Machine Learning (ML) has been around for decades. Lots of applications of it can be provided. The idea here is to feed the agent with the ability to learn by itself. We don’t program all possible if-then-else cases but rather provide samples and the entity learns how to behave from this point on (supervised learning), or drop the entity in to an environment and then punish or reward it based on its behavior and it becomes smarter as it hits its head against the wall oftener and oftener (reinforcement leaning), or lastly given collection of data, the agent thinks about properly classifying it or splitting them into possible groups (unsupervised learning) that share similar properties. Take a look at this to see how a robot learns to flip pancakes after 50 trials. It does impress.
Database Management Systems (DBMS) have some candidate modules for integrating with ML. Query Optimizer can serve as an example of it. A query may have multiple plans for execution. The job of the optimizer is to pick up a plan with the least cost. Cost may include many metrics, such as number of I/O or number of rows processed (for In-Memory DBMS). We can treat the optimizer as agent/robot. And the system as the environment. Cost can serve as reward. The lesser the cost, the more we reward the optimizer. So, even though this time a particular cost was picked up, the optimizer will try to improve it the next time. In this way, the optimizer can learn from its behavior itself rather than being programmed for most of possible cases.

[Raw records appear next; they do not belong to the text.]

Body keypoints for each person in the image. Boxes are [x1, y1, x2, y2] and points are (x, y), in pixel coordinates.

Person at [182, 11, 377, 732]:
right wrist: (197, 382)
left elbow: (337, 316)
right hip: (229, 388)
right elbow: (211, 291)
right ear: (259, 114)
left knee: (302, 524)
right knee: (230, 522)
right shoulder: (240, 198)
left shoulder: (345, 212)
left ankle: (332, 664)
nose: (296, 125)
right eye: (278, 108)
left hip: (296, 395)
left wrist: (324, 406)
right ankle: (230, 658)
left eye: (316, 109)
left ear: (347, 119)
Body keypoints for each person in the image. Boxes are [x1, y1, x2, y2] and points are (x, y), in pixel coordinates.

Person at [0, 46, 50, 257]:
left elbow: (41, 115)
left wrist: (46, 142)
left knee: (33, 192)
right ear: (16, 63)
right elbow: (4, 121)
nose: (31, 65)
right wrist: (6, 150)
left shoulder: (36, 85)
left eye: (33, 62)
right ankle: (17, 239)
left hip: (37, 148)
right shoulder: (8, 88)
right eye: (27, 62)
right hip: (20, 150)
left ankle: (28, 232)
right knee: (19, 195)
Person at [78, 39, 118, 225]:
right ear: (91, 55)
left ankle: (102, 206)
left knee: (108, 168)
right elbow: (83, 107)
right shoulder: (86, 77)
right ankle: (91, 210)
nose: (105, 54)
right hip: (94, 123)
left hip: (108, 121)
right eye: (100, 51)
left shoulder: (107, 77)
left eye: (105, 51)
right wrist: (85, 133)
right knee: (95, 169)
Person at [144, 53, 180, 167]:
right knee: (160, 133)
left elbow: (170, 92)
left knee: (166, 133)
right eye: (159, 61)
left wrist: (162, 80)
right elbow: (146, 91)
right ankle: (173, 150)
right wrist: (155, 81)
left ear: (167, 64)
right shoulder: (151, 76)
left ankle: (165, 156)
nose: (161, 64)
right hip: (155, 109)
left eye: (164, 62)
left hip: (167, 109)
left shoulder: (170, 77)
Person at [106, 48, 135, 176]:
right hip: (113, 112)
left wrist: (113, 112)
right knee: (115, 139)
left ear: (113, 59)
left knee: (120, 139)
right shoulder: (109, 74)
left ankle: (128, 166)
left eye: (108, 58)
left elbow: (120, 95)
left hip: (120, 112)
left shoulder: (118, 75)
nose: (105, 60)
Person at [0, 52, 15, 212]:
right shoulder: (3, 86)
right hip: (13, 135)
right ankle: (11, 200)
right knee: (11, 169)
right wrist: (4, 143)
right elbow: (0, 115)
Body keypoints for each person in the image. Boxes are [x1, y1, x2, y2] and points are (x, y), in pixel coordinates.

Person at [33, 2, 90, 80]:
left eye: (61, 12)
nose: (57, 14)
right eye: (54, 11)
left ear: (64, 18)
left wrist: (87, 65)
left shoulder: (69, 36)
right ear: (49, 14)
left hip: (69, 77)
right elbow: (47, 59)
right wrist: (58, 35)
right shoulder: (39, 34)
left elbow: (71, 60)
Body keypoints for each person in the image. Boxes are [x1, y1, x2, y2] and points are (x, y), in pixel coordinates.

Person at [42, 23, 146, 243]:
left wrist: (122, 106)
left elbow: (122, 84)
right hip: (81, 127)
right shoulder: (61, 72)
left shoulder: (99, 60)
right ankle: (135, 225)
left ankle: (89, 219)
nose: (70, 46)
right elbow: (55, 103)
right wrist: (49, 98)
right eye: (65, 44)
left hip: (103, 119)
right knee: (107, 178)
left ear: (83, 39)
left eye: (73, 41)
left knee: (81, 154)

Harder to do than said. In theory, this would work. In practice….it needs a careful design and lots of experimentation. The hardest part would be to map optimizer’s behavior onto reinforcement learning paradigm. Environments are so many and very different.

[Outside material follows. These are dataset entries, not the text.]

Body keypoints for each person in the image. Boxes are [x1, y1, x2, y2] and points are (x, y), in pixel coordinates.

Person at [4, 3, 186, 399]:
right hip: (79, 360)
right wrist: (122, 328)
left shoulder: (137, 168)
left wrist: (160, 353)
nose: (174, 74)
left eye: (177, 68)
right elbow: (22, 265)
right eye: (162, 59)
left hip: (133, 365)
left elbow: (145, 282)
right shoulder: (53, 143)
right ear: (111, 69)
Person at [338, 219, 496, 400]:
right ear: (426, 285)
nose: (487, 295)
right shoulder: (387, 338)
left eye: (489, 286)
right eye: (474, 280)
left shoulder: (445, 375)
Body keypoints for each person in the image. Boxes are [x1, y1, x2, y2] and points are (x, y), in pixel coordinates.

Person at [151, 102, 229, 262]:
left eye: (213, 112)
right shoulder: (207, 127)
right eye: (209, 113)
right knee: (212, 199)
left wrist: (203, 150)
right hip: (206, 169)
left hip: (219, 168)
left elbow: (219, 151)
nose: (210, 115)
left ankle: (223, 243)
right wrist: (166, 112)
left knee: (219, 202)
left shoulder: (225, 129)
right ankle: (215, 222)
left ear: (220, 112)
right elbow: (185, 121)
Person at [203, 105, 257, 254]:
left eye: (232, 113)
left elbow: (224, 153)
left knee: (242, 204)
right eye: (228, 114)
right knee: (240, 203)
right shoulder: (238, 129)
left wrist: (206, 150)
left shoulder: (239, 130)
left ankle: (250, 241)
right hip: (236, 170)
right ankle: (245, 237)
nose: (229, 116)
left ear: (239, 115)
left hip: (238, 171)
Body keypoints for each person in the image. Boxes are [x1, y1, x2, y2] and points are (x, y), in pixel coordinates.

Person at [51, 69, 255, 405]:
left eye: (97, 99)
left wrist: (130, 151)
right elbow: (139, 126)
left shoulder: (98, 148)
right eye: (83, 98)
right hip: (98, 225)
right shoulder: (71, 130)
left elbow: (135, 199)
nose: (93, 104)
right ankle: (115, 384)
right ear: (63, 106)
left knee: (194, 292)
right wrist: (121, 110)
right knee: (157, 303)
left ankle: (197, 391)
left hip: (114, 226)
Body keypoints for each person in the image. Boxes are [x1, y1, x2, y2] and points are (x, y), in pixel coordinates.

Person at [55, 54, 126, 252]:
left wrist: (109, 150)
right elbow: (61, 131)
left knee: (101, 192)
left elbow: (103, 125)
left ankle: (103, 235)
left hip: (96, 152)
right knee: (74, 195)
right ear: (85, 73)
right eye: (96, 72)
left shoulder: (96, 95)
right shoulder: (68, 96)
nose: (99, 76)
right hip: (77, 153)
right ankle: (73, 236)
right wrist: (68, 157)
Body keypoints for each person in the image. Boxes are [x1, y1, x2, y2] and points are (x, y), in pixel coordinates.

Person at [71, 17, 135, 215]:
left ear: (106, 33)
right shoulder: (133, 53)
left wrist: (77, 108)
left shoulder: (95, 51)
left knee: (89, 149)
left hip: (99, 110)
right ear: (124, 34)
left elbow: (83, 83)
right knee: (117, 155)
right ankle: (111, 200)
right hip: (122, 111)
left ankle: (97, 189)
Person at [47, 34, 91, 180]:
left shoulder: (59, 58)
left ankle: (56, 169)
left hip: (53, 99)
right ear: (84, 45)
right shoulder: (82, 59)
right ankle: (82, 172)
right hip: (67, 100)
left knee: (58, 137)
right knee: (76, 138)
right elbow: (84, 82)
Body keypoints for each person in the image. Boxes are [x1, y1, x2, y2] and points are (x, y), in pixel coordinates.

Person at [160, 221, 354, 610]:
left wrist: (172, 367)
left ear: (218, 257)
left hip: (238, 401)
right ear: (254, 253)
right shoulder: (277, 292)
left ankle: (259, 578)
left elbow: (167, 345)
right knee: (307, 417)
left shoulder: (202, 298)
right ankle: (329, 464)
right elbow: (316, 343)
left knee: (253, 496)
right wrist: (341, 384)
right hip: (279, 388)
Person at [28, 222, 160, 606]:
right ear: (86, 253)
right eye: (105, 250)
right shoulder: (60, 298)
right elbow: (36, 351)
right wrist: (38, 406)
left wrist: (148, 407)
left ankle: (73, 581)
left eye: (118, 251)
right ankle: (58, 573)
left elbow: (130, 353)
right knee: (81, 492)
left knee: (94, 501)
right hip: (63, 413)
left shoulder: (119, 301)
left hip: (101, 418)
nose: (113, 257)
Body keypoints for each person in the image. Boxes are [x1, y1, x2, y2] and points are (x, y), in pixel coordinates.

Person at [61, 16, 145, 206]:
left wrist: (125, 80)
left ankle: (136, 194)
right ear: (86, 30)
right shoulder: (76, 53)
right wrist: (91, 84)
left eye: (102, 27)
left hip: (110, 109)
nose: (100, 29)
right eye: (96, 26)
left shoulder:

Computer science associate professor in MIT Tim Kraska briefly speaks about how DBAs can be released from index management in databases if machine learning used. Once data distribution changes, it could be worth to reconsider indexes. Index management module can learn to pick up columns to be indexed as data in the database changes over time.

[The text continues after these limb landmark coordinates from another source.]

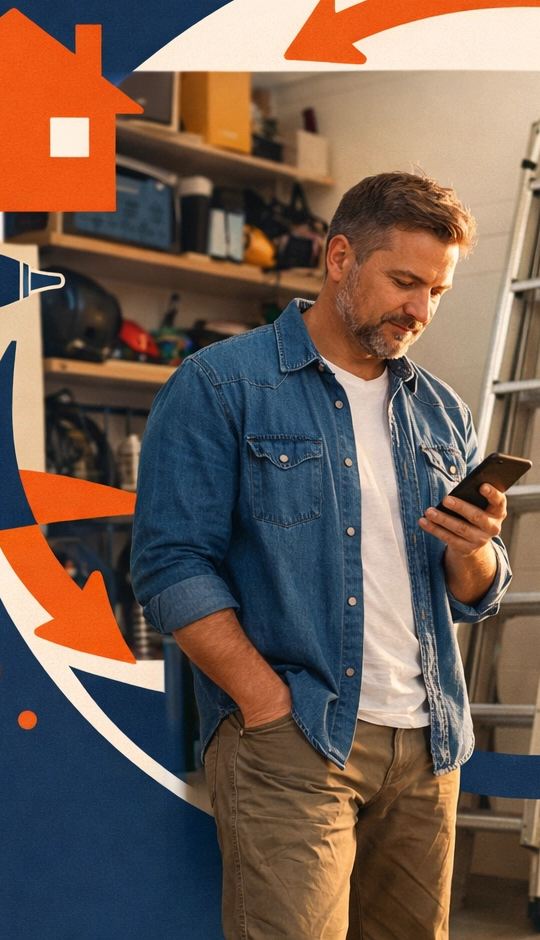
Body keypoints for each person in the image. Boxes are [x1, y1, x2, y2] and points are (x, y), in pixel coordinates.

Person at [130, 170, 510, 940]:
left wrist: (475, 550)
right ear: (340, 259)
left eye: (436, 291)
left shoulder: (442, 412)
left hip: (427, 740)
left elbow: (474, 593)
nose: (420, 310)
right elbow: (170, 567)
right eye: (404, 282)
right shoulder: (221, 385)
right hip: (295, 739)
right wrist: (267, 707)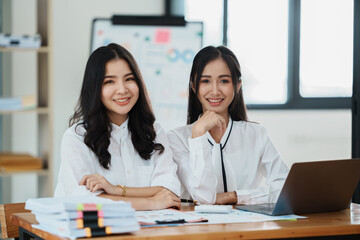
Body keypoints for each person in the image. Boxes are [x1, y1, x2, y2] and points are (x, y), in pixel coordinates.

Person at [54, 43, 181, 210]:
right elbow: (86, 202)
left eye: (129, 79)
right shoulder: (76, 138)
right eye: (109, 82)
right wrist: (151, 202)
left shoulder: (154, 131)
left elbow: (170, 191)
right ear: (95, 89)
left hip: (147, 232)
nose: (122, 89)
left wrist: (115, 190)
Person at [168, 46, 289, 205]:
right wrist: (198, 133)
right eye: (205, 81)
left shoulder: (256, 134)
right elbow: (203, 197)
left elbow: (285, 188)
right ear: (193, 86)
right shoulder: (177, 138)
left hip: (247, 226)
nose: (215, 91)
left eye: (224, 81)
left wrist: (235, 196)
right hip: (199, 227)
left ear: (238, 85)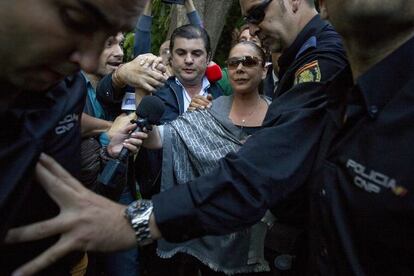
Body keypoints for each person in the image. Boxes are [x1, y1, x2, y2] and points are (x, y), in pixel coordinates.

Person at [0, 0, 149, 274]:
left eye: (111, 37)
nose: (90, 60)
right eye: (76, 20)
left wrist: (138, 223)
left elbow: (75, 199)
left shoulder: (67, 90)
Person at [143, 41, 273, 275]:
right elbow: (155, 140)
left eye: (249, 62)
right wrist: (142, 91)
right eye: (233, 63)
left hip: (261, 239)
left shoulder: (280, 117)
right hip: (210, 235)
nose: (240, 68)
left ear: (264, 70)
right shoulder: (208, 110)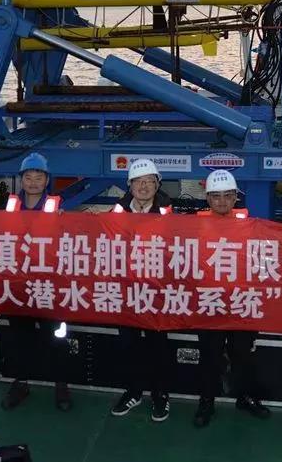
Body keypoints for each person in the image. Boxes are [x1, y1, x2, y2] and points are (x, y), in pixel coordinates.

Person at [192, 170, 271, 427]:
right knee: (210, 356)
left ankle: (245, 397)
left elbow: (262, 259)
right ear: (207, 198)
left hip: (240, 301)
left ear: (236, 197)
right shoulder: (193, 227)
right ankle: (207, 401)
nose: (222, 201)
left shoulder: (250, 225)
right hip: (210, 301)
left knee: (243, 355)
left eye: (228, 196)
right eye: (216, 196)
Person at [1, 152, 73, 412]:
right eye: (28, 177)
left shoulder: (57, 208)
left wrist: (64, 223)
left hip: (48, 285)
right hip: (19, 284)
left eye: (38, 177)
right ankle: (21, 382)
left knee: (56, 335)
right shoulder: (10, 207)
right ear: (21, 180)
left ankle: (61, 383)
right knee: (19, 337)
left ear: (46, 180)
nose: (33, 182)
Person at [109, 158, 175, 422]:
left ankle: (160, 394)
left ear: (157, 185)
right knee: (129, 344)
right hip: (126, 290)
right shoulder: (117, 213)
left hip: (156, 292)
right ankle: (134, 391)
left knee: (158, 345)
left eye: (149, 182)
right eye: (138, 182)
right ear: (130, 185)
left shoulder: (168, 214)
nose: (144, 187)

Recently, group of researchers and students at Carnegie Mellon University have developed a tool named OtterTune that aims at simplifying DBMS deployment. The tool has a repository that keeps data from historical tuning sessions. This experience is used then by the ML engine to develop new, appropriate recommendations for new configuration depending on application objective. In the corresponding paper, authors conduct experiments on three DBMSs: MySQL, Postgres and Vector.
Oracle introduced some adaptive features in 12c which is a step towards intelligent tuning. One of them is adaptive execution plan feature which, briefly put, works as follows. An SQL statement is executed with an initially generated plan and candidate plans are kept in the cursor of the query. Say, for a join in the query Nested Loop (NL) is the initial one. So, when the execution reaches this join point, rows are buffered and compared with initial estimates. If comparison reaches certain threshold, then the NL is replaced with Hash Join which would be a smarter decision for this case. Thus, a join method switch happens on the fly, at run time. Execution considers feedback. Subsequent executions of the same SQL query then start using this plan from then on.
Database Management Systems leave a large room for application of machine learning methods. Candidates can be query optimization, database recovery and checkpointing, memory management and instance tuning. Along with database knowledge, ML skills for future DBAs might be a plus.